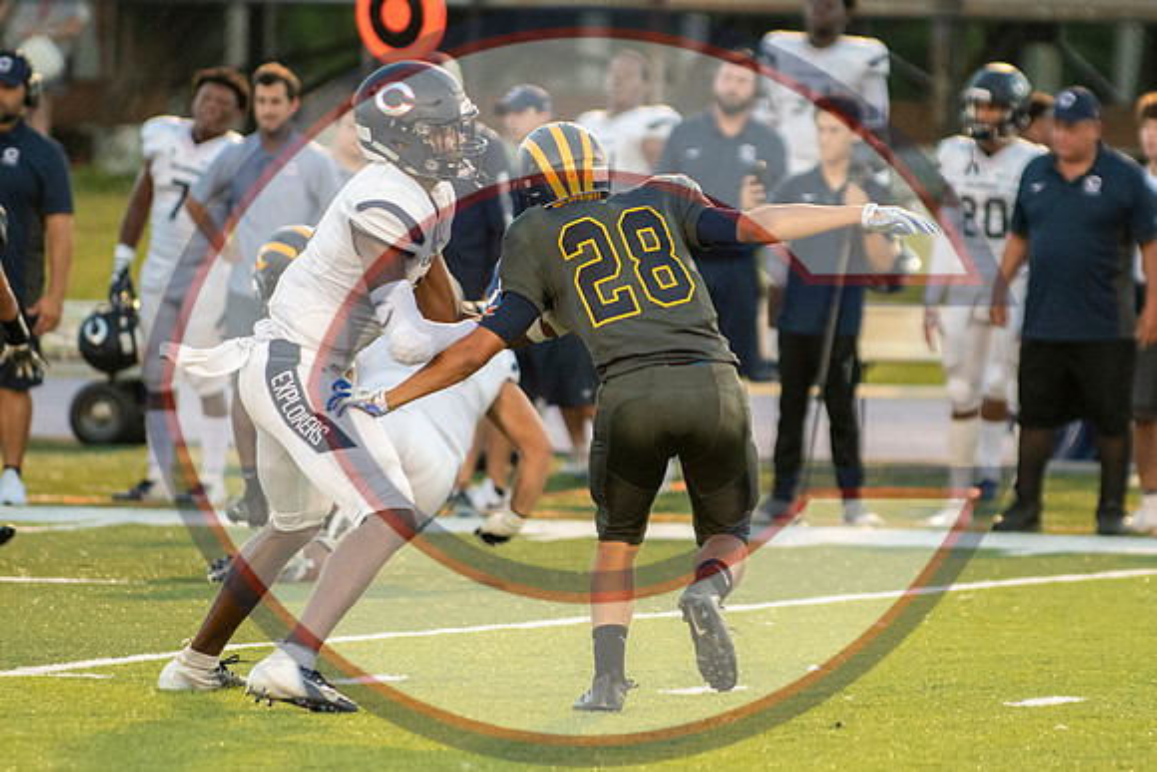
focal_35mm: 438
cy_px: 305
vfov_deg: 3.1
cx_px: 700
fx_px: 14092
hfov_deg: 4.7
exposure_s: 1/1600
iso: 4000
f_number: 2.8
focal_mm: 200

* * *

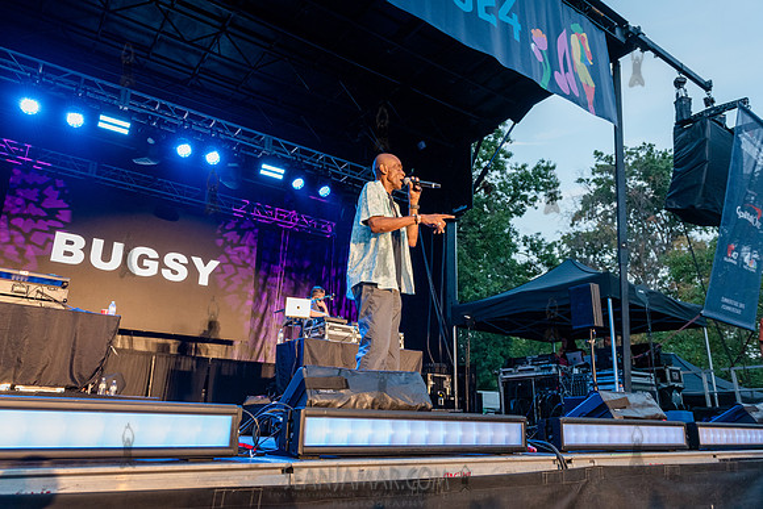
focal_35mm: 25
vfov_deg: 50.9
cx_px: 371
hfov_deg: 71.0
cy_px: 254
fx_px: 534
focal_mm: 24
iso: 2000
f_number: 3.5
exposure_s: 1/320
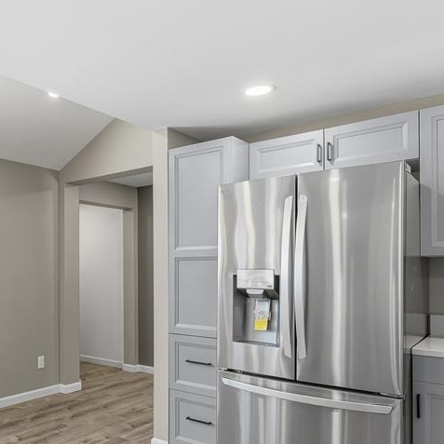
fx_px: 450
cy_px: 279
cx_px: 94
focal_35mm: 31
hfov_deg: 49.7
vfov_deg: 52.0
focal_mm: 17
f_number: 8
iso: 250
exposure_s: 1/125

---

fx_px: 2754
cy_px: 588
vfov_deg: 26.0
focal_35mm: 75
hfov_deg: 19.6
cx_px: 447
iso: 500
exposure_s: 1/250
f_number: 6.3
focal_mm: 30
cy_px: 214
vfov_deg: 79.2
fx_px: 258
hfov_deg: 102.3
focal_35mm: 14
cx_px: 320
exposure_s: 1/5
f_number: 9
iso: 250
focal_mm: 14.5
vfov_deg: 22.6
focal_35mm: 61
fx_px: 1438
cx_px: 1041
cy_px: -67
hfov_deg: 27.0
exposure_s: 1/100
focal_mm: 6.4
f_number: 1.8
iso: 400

= Assignment =
Return exactly the stretch above whose first line contains "exposure_s: 1/320" and whose last line contains "exposure_s: 1/125", and nothing outside it. The pictures should not appear.

= Response area =
exposure_s: 1/320
fx_px: 450
cy_px: 279
cx_px: 94
focal_35mm: 31
hfov_deg: 49.7
vfov_deg: 52.0
focal_mm: 17
f_number: 8
iso: 250
exposure_s: 1/125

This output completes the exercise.